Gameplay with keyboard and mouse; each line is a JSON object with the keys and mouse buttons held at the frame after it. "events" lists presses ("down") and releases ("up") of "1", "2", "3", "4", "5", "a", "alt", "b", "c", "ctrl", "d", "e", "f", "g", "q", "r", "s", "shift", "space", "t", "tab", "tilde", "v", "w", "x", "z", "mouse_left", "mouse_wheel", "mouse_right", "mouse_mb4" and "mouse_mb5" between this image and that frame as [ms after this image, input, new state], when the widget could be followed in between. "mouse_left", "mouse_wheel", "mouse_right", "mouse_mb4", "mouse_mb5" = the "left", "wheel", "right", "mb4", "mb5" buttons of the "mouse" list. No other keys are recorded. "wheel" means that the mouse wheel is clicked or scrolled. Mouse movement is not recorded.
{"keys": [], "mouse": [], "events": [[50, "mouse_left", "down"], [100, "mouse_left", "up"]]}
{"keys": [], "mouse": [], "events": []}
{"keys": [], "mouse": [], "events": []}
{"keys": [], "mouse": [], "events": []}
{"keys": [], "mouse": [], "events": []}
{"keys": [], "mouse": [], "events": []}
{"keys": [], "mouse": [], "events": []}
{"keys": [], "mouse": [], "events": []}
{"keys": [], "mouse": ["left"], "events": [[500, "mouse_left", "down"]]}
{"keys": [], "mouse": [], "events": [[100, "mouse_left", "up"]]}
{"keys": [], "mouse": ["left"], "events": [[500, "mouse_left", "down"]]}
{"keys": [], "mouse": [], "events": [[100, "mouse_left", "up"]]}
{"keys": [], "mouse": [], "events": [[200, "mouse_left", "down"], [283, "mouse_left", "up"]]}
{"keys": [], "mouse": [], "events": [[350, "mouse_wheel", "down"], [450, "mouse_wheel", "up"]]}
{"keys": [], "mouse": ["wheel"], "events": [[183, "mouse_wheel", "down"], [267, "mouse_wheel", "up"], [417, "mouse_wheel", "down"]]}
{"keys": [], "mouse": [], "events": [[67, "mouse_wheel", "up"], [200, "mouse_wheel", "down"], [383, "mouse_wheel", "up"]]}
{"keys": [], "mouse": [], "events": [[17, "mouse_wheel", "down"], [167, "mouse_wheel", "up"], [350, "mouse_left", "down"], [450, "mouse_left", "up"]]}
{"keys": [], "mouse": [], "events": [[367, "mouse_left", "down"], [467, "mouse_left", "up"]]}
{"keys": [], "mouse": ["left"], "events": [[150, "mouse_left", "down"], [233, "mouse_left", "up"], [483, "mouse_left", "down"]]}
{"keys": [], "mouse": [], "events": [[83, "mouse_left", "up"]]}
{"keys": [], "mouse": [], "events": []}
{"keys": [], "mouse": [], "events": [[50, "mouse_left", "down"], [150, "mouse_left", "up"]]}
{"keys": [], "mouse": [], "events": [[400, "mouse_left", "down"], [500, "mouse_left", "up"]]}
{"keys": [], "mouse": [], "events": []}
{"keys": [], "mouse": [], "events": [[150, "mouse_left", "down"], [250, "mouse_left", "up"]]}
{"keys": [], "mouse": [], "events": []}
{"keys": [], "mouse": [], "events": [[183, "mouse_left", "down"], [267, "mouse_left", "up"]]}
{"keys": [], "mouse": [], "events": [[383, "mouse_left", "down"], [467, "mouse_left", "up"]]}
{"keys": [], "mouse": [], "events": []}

TASK TO COMPLETE: Repeat all of the entries exactly.

ANSWER TO THIS PROBLEM:
Gameplay with keyboard and mouse; each line is a JSON object with the keys and mouse buttons held at the frame after it. "events" lists presses ("down") and releases ("up") of "1", "2", "3", "4", "5", "a", "alt", "b", "c", "ctrl", "d", "e", "f", "g", "q", "r", "s", "shift", "space", "t", "tab", "tilde", "v", "w", "x", "z", "mouse_left", "mouse_wheel", "mouse_right", "mouse_mb4" and "mouse_mb5" between this image and that frame as [ms after this image, input, new state], when the widget could be followed in between. "mouse_left", "mouse_wheel", "mouse_right", "mouse_mb4", "mouse_mb5" = the "left", "wheel", "right", "mb4", "mb5" buttons of the "mouse" list. No other keys are recorded. "wheel" means that the mouse wheel is clicked or scrolled. Mouse movement is not recorded.
{"keys": [], "mouse": [], "events": [[50, "mouse_left", "down"], [100, "mouse_left", "up"]]}
{"keys": [], "mouse": [], "events": []}
{"keys": [], "mouse": [], "events": []}
{"keys": [], "mouse": [], "events": []}
{"keys": [], "mouse": [], "events": []}
{"keys": [], "mouse": [], "events": []}
{"keys": [], "mouse": [], "events": []}
{"keys": [], "mouse": [], "events": []}
{"keys": [], "mouse": ["left"], "events": [[500, "mouse_left", "down"]]}
{"keys": [], "mouse": [], "events": [[100, "mouse_left", "up"]]}
{"keys": [], "mouse": ["left"], "events": [[500, "mouse_left", "down"]]}
{"keys": [], "mouse": [], "events": [[100, "mouse_left", "up"]]}
{"keys": [], "mouse": [], "events": [[200, "mouse_left", "down"], [283, "mouse_left", "up"]]}
{"keys": [], "mouse": [], "events": [[350, "mouse_wheel", "down"], [450, "mouse_wheel", "up"]]}
{"keys": [], "mouse": ["wheel"], "events": [[183, "mouse_wheel", "down"], [267, "mouse_wheel", "up"], [417, "mouse_wheel", "down"]]}
{"keys": [], "mouse": [], "events": [[67, "mouse_wheel", "up"], [200, "mouse_wheel", "down"], [383, "mouse_wheel", "up"]]}
{"keys": [], "mouse": [], "events": [[17, "mouse_wheel", "down"], [167, "mouse_wheel", "up"], [350, "mouse_left", "down"], [450, "mouse_left", "up"]]}
{"keys": [], "mouse": [], "events": [[367, "mouse_left", "down"], [467, "mouse_left", "up"]]}
{"keys": [], "mouse": ["left"], "events": [[150, "mouse_left", "down"], [233, "mouse_left", "up"], [483, "mouse_left", "down"]]}
{"keys": [], "mouse": [], "events": [[83, "mouse_left", "up"]]}
{"keys": [], "mouse": [], "events": []}
{"keys": [], "mouse": [], "events": [[50, "mouse_left", "down"], [150, "mouse_left", "up"]]}
{"keys": [], "mouse": [], "events": [[400, "mouse_left", "down"], [500, "mouse_left", "up"]]}
{"keys": [], "mouse": [], "events": []}
{"keys": [], "mouse": [], "events": [[150, "mouse_left", "down"], [250, "mouse_left", "up"]]}
{"keys": [], "mouse": [], "events": []}
{"keys": [], "mouse": [], "events": [[183, "mouse_left", "down"], [267, "mouse_left", "up"]]}
{"keys": [], "mouse": [], "events": [[383, "mouse_left", "down"], [467, "mouse_left", "up"]]}
{"keys": [], "mouse": [], "events": []}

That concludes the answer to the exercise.